Davenport, Leibold, Voelpel: To succeed we need to learn how to recognize brilliant strategies and tactics

The military has found that generals, such as George Patton, who have a firm grasp of military history are the ones best able to recognize brilliant strategies. They are also the ones most capable of eventually learning what cannot be taught: how to create brilliant ones themselves.

It is unfortunate that neither the present approach to strategy education nor this new approach will produce students who can immediately create brilliant strategies. This recommended approach, however, at least recognizes that fact and focuses efforts on what can be done.

Max Planck, the father of quantum theory and therefore the father of modern physics, once said that his discoveries were so incredible he had a hard time believing them himself. Just as it was especially difficult for a physicist to see that classical physics was seriously flawed, it will be especially difficult for business strategists to see that business strategy is likewise flawed. Nevertheless, a change in the focus of strategy is needed.

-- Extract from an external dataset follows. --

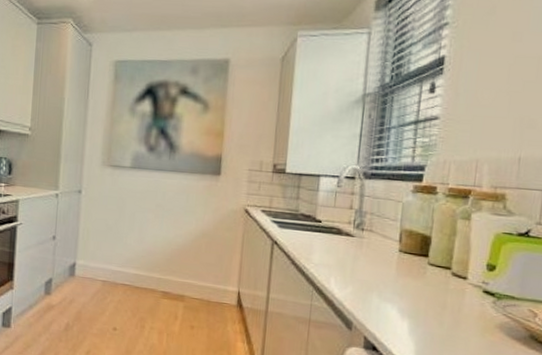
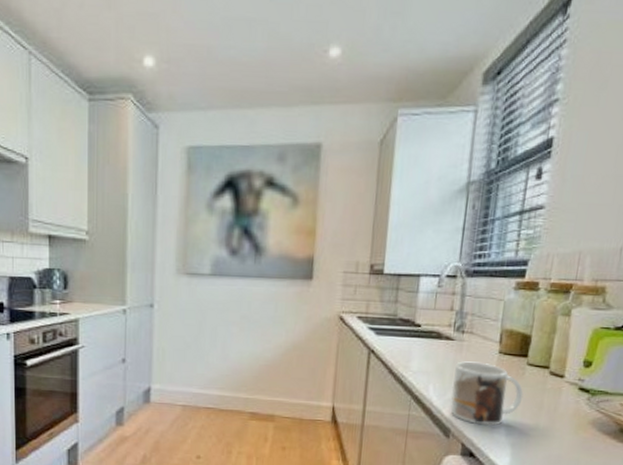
mug: none [352,257,426,322] -> present [450,361,524,426]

The present focus on formalized processes for creating strategies needs to give way to a focus on criteria for evaluating them and an emphasis on the importance of tactics in making or breaking them. Strategy case courses need to be recast as strategy history courses, with an emphasis on evaluating strategies and being able to recognize brilliant ones when we see them. Universities and business trainers would not be producing strategists – but they aren’t producing them now. They would, however, be producing students who may save good strategies from being overlooked and who have a healthy respect for both industry experience and the power of tactics.